**THE RECORDS:**
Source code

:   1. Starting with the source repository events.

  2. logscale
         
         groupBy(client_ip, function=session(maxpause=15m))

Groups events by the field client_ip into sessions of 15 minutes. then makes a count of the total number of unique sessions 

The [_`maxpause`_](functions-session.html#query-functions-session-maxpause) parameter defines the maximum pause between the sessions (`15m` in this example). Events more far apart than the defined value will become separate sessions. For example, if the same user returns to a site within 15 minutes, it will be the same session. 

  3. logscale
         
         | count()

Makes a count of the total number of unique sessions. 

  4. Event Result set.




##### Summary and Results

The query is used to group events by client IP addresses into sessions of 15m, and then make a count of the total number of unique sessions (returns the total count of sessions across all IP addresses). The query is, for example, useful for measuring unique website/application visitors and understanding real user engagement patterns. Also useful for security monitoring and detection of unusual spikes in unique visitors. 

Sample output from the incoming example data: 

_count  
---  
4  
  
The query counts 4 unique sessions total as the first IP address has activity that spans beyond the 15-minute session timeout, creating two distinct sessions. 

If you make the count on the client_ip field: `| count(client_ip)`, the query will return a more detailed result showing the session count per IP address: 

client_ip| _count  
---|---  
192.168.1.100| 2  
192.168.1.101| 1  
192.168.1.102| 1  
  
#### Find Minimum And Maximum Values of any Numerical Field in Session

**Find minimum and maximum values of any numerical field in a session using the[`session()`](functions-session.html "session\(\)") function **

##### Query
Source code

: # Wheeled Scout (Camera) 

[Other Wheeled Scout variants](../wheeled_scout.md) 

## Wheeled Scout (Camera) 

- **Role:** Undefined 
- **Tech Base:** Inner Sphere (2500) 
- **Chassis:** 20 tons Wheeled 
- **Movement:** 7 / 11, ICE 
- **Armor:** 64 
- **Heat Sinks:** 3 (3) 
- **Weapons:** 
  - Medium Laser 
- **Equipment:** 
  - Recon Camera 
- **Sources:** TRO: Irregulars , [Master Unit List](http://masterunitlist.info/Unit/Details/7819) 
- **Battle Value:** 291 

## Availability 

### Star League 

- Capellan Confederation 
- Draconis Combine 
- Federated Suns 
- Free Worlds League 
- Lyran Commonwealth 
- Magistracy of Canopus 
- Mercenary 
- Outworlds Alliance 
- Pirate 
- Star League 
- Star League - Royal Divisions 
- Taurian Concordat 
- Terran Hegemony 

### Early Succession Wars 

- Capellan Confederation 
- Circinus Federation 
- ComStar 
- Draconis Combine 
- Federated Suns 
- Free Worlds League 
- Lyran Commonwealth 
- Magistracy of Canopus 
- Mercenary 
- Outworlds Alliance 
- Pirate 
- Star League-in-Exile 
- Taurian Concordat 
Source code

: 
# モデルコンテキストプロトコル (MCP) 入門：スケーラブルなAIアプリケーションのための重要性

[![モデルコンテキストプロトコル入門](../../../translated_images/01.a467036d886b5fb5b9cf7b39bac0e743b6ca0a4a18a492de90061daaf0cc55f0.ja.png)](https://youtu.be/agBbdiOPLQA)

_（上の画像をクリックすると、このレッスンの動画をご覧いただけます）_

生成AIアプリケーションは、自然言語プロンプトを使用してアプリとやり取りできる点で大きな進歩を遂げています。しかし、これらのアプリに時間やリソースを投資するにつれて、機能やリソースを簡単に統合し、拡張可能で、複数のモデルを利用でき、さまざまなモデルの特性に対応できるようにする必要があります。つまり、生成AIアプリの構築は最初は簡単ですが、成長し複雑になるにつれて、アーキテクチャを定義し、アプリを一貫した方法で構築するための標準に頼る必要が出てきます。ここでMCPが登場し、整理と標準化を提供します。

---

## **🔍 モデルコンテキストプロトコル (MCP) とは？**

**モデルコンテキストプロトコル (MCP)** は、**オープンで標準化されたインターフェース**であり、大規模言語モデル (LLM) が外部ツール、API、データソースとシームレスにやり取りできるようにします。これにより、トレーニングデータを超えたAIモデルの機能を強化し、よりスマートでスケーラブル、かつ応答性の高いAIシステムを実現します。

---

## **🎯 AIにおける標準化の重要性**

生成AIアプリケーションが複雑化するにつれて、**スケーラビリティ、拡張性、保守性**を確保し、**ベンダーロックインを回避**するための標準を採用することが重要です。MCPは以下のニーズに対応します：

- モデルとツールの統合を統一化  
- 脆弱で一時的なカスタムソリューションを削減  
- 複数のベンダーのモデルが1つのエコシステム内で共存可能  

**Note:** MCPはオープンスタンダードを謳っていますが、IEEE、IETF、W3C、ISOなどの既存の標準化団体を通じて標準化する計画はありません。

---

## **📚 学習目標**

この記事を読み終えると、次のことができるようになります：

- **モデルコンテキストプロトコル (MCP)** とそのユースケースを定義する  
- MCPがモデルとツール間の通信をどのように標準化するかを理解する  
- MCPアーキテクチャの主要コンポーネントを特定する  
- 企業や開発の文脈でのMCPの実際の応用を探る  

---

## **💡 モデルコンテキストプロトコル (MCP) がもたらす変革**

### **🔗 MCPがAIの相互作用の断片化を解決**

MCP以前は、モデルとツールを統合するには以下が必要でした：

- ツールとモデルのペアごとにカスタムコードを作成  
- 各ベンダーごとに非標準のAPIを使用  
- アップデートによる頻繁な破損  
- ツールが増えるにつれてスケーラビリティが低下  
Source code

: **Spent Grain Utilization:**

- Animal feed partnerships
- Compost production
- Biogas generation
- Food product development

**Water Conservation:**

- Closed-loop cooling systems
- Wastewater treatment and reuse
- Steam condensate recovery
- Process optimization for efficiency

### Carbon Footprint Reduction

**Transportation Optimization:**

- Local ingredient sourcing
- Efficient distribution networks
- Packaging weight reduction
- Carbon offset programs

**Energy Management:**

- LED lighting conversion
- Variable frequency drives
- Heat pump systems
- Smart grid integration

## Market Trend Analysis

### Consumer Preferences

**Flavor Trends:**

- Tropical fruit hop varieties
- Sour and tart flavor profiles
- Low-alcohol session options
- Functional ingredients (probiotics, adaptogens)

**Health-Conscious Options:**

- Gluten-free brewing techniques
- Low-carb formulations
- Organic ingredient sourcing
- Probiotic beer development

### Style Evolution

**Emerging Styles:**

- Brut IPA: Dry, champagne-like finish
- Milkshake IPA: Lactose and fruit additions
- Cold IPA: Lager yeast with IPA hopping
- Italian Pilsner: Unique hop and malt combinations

**EXERCISE DETAILS:** All of the records above need to be printed again exactly as they appear.

**REPLY:**
Source code

:   1. Starting with the source repository events.

  2. logscale
         
         groupBy(client_ip, function=session(maxpause=15m))

Groups events by the field client_ip into sessions of 15 minutes. then makes a count of the total number of unique sessions 

The [_`maxpause`_](functions-session.html#query-functions-session-maxpause) parameter defines the maximum pause between the sessions (`15m` in this example). Events more far apart than the defined value will become separate sessions. For example, if the same user returns to a site within 15 minutes, it will be the same session. 

  3. logscale
         
         | count()

Makes a count of the total number of unique sessions. 

  4. Event Result set.




##### Summary and Results

The query is used to group events by client IP addresses into sessions of 15m, and then make a count of the total number of unique sessions (returns the total count of sessions across all IP addresses). The query is, for example, useful for measuring unique website/application visitors and understanding real user engagement patterns. Also useful for security monitoring and detection of unusual spikes in unique visitors. 

Sample output from the incoming example data: 

_count  
---  
4  
  
The query counts 4 unique sessions total as the first IP address has activity that spans beyond the 15-minute session timeout, creating two distinct sessions. 

If you make the count on the client_ip field: `| count(client_ip)`, the query will return a more detailed result showing the session count per IP address: 

client_ip| _count  
---|---  
192.168.1.100| 2  
192.168.1.101| 1  
192.168.1.102| 1  
  
#### Find Minimum And Maximum Values of any Numerical Field in Session

**Find minimum and maximum values of any numerical field in a session using the[`session()`](functions-session.html "session\(\)") function **

##### Query
Source code

: # Wheeled Scout (Camera) 

[Other Wheeled Scout variants](../wheeled_scout.md) 

## Wheeled Scout (Camera) 

- **Role:** Undefined 
- **Tech Base:** Inner Sphere (2500) 
- **Chassis:** 20 tons Wheeled 
- **Movement:** 7 / 11, ICE 
- **Armor:** 64 
- **Heat Sinks:** 3 (3) 
- **Weapons:** 
  - Medium Laser 
- **Equipment:** 
  - Recon Camera 
- **Sources:** TRO: Irregulars , [Master Unit List](http://masterunitlist.info/Unit/Details/7819) 
- **Battle Value:** 291 

## Availability 

### Star League 

- Capellan Confederation 
- Draconis Combine 
- Federated Suns 
- Free Worlds League 
- Lyran Commonwealth 
- Magistracy of Canopus 
- Mercenary 
- Outworlds Alliance 
- Pirate 
- Star League 
- Star League - Royal Divisions 
- Taurian Concordat 
- Terran Hegemony 

### Early Succession Wars 

- Capellan Confederation 
- Circinus Federation 
- ComStar 
- Draconis Combine 
- Federated Suns 
- Free Worlds League 
- Lyran Commonwealth 
- Magistracy of Canopus 
- Mercenary 
- Outworlds Alliance 
- Pirate 
- Star League-in-Exile 
- Taurian Concordat 
Source code

: 
# モデルコンテキストプロトコル (MCP) 入門：スケーラブルなAIアプリケーションのための重要性

[![モデルコンテキストプロトコル入門](../../../translated_images/01.a467036d886b5fb5b9cf7b39bac0e743b6ca0a4a18a492de90061daaf0cc55f0.ja.png)](https://youtu.be/agBbdiOPLQA)

_（上の画像をクリックすると、このレッスンの動画をご覧いただけます）_

生成AIアプリケーションは、自然言語プロンプトを使用してアプリとやり取りできる点で大きな進歩を遂げています。しかし、これらのアプリに時間やリソースを投資するにつれて、機能やリソースを簡単に統合し、拡張可能で、複数のモデルを利用でき、さまざまなモデルの特性に対応できるようにする必要があります。つまり、生成AIアプリの構築は最初は簡単ですが、成長し複雑になるにつれて、アーキテクチャを定義し、アプリを一貫した方法で構築するための標準に頼る必要が出てきます。ここでMCPが登場し、整理と標準化を提供します。

---

## **🔍 モデルコンテキストプロトコル (MCP) とは？**

**モデルコンテキストプロトコル (MCP)** は、**オープンで標準化されたインターフェース**であり、大規模言語モデル (LLM) が外部ツール、API、データソースとシームレスにやり取りできるようにします。これにより、トレーニングデータを超えたAIモデルの機能を強化し、よりスマートでスケーラブル、かつ応答性の高いAIシステムを実現します。

---

## **🎯 AIにおける標準化の重要性**

生成AIアプリケーションが複雑化するにつれて、**スケーラビリティ、拡張性、保守性**を確保し、**ベンダーロックインを回避**するための標準を採用することが重要です。MCPは以下のニーズに対応します：

- モデルとツールの統合を統一化  
- 脆弱で一時的なカスタムソリューションを削減  
- 複数のベンダーのモデルが1つのエコシステム内で共存可能  

**Note:** MCPはオープンスタンダードを謳っていますが、IEEE、IETF、W3C、ISOなどの既存の標準化団体を通じて標準化する計画はありません。

---

## **📚 学習目標**

この記事を読み終えると、次のことができるようになります：

- **モデルコンテキストプロトコル (MCP)** とそのユースケースを定義する  
- MCPがモデルとツール間の通信をどのように標準化するかを理解する  
- MCPアーキテクチャの主要コンポーネントを特定する  
- 企業や開発の文脈でのMCPの実際の応用を探る  

---

## **💡 モデルコンテキストプロトコル (MCP) がもたらす変革**

### **🔗 MCPがAIの相互作用の断片化を解決**

MCP以前は、モデルとツールを統合するには以下が必要でした：

- ツールとモデルのペアごとにカスタムコードを作成  
- 各ベンダーごとに非標準のAPIを使用  
- アップデートによる頻繁な破損  
- ツールが増えるにつれてスケーラビリティが低下  
Source code

: **Spent Grain Utilization:**

- Animal feed partnerships
- Compost production
- Biogas generation
- Food product development

**Water Conservation:**

- Closed-loop cooling systems
- Wastewater treatment and reuse
- Steam condensate recovery
- Process optimization for efficiency

### Carbon Footprint Reduction

**Transportation Optimization:**

- Local ingredient sourcing
- Efficient distribution networks
- Packaging weight reduction
- Carbon offset programs

**Energy Management:**

- LED lighting conversion
- Variable frequency drives
- Heat pump systems
- Smart grid integration

## Market Trend Analysis

### Consumer Preferences

**Flavor Trends:**

- Tropical fruit hop varieties
- Sour and tart flavor profiles
- Low-alcohol session options
- Functional ingredients (probiotics, adaptogens)

**Health-Conscious Options:**

- Gluten-free brewing techniques
- Low-carb formulations
- Organic ingredient sourcing
- Probiotic beer development

### Style Evolution

**Emerging Styles:**

- Brut IPA: Dry, champagne-like finish
- Milkshake IPA: Lactose and fruit additions
- Cold IPA: Lager yeast with IPA hopping
- Italian Pilsner: Unique hop and malt combinations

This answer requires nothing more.